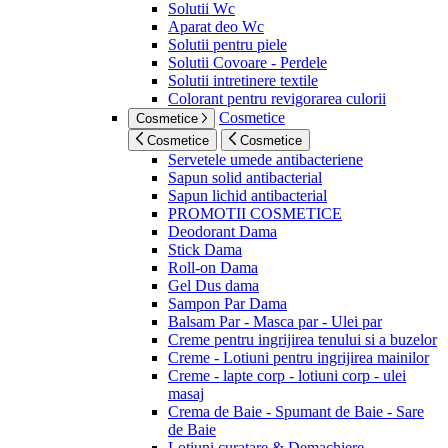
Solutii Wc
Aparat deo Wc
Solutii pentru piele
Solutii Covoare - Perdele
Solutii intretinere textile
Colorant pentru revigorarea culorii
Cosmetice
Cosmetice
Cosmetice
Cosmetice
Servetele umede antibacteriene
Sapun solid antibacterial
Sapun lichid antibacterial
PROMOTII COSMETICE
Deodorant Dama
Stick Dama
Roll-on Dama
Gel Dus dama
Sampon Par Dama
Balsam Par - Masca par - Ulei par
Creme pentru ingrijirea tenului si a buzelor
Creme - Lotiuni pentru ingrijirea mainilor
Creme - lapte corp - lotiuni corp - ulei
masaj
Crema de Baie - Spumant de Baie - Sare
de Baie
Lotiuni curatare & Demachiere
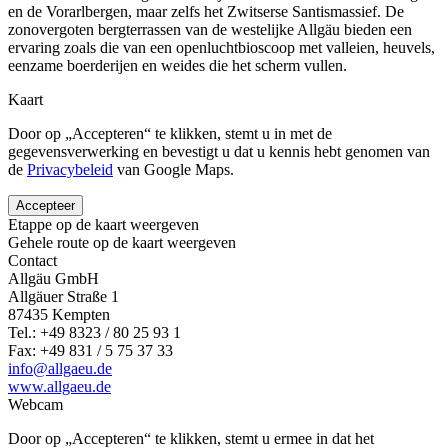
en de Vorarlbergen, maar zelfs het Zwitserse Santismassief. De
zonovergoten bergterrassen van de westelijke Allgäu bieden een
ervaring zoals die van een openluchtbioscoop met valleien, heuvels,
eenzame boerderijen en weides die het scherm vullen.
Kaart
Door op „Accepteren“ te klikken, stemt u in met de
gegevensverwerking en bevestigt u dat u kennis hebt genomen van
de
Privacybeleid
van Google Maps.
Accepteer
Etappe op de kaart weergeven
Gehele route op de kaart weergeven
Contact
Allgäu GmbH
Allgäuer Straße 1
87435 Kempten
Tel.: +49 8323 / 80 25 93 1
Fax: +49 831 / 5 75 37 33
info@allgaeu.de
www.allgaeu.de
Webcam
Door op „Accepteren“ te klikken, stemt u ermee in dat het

=====

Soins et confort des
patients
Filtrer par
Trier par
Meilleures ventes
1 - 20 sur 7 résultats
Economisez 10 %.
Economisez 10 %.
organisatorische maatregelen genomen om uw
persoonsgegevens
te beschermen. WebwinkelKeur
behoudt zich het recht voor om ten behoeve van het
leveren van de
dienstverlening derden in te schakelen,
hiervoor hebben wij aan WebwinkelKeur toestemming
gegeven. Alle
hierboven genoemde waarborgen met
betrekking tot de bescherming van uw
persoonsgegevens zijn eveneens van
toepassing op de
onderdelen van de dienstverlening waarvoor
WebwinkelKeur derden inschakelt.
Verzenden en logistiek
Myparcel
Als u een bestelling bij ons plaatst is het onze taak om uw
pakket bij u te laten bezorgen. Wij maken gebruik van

=====

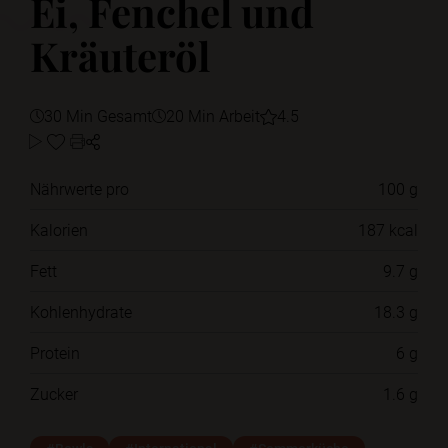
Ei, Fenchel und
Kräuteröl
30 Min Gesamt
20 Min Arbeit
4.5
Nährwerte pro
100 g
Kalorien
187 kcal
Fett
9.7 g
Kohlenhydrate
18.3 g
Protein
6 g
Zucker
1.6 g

=====

* ABOUT THIS EXERCISE:
Among the lines of the data, some may include "Door" as a word or string; report how many, and nothing else.

* RESULT OF THIS TASK:
2